Trust her to be in the same mental place I am, right? Um, no, wrong. She looked at the dog at our feet and the cats, one on either end of the couch, and then at me: “Uh, our animals started getting along better?”
For us, so far, marriage hasn’t been Super Especially Hard, or at least not harder than we expected. But I wonder how much of this is because we sort of expected marriage to be really hard. Several months before we got married, someone on APW (I can’t find the exact post) mentioned that she’s been told marriage isn’t about getting through hard days or hard weeks – marriage can be about getting through hard years. And at our premarital counseling stuff, our minister sat across from us and laughed and said, “Sometimes you really just don’t even like each other.” She laughed like, you know, she knew what she was talking about, like she’d been there. “Sometimes,” she said, “You just want your mom.”

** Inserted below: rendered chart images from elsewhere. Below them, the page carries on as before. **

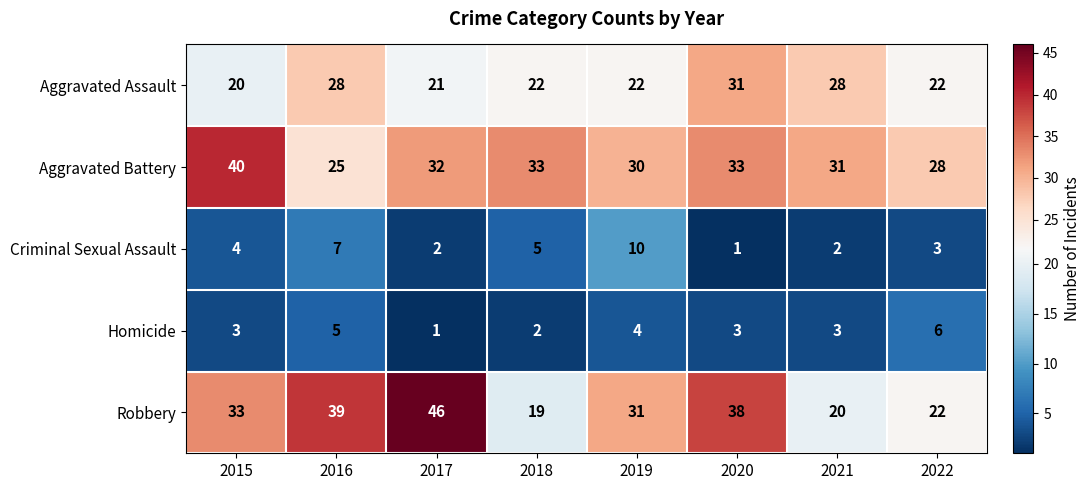

The Homicide series shows 3 at 2022. True or false?

False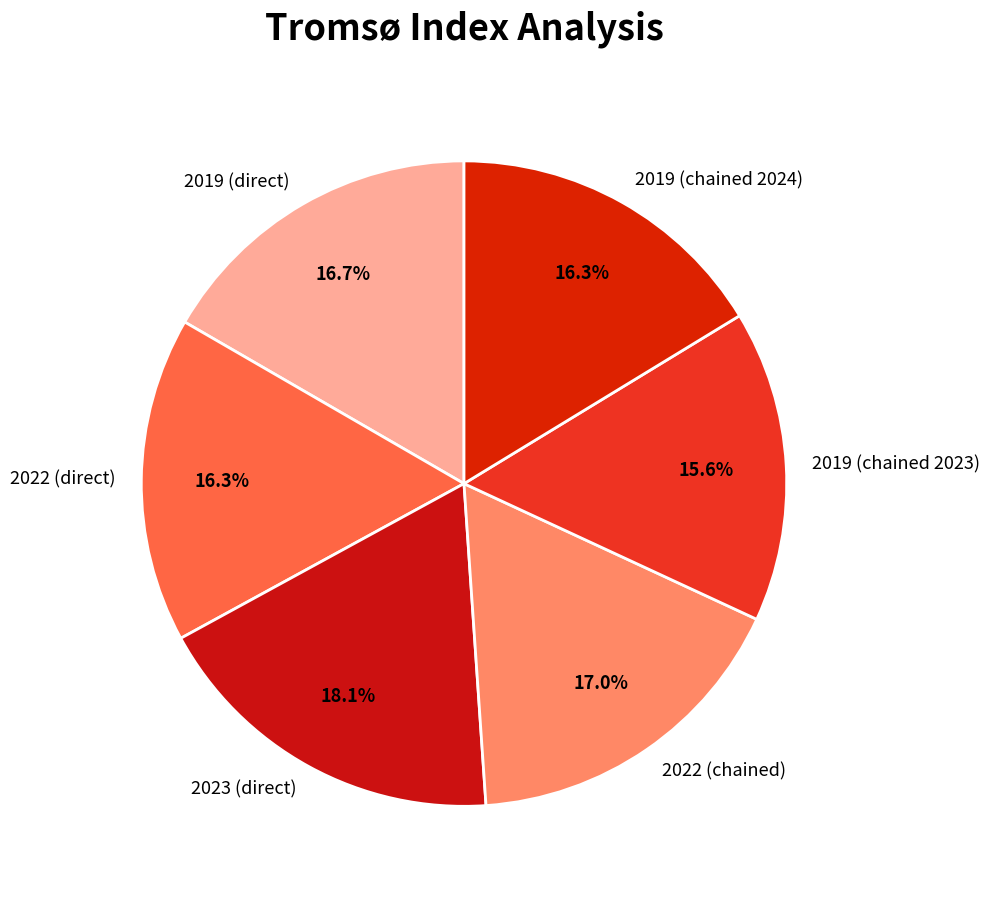

To the nearest percent, what percentage of the pie is 2023 (direct)?

18%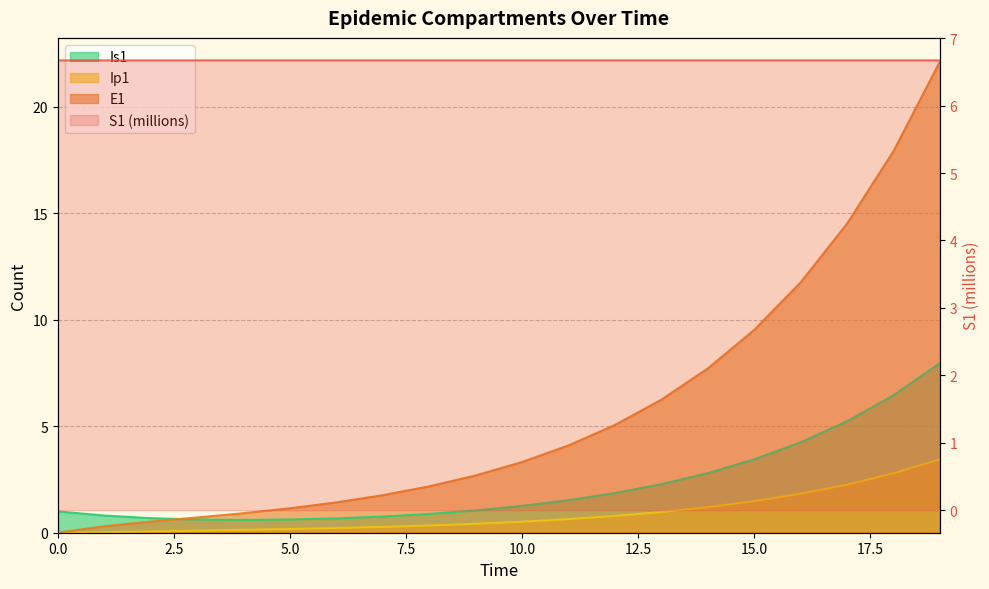

Which series ends up on top after the final intersection of E1 and Is1?

E1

And then the other part of it is that so much of what sealed our decision to get married was the Hard Stuff. It was that Turtle could handle my sitting in the kitchen, just sobbing and not being able to stop; it was that I could handle her losing her job and subsequent depression. It was that we figured out how to talk about the really big stuff or how to say “we need to talk about the really big stuff.”
The third part of it that I’m toying with is that there has also been so much other life stuff happening; if we needed something to be angry or anxious or stressed out about, let’s try job stuff or family stuff or sick and/or neurotic animal stuff. I think that maybe all of this circumstantial difficulty has given us the option of falling apart or deciding How Our Marriage Is Going To Work.
Guys, I am super duper for sure NOT saying we have it all worked out. I am not saying we have answers or that our marriage is winning (though, ahem, it is winning for us!). I am just thinking about why it hasn’t been as hard for us as other people (or as easy for us as some other people). It sure hasn’t been sunshine and roses… but instead of waking up and being (as we saw on Mad Men yesterday) all, “WOW, someone is making me dinner and it will be waiting for me when I get home! Marriage is awesome!” we’re all, “Wow, this hard thing is happening but there are arms to hold me and ears to listen when I get home because that’s what it means for us that we are married.” That, and also we are silly a lot. There is a lot of giggling.
Has marriage been harder than you expected? Easier? Are you expecting sunshine and roses or big changes or no changes at all? Who had a honeymoon period beyond their honeymoon? ANSWER ALL MY QUESTIONS. Just kidding, you can answer just four of them.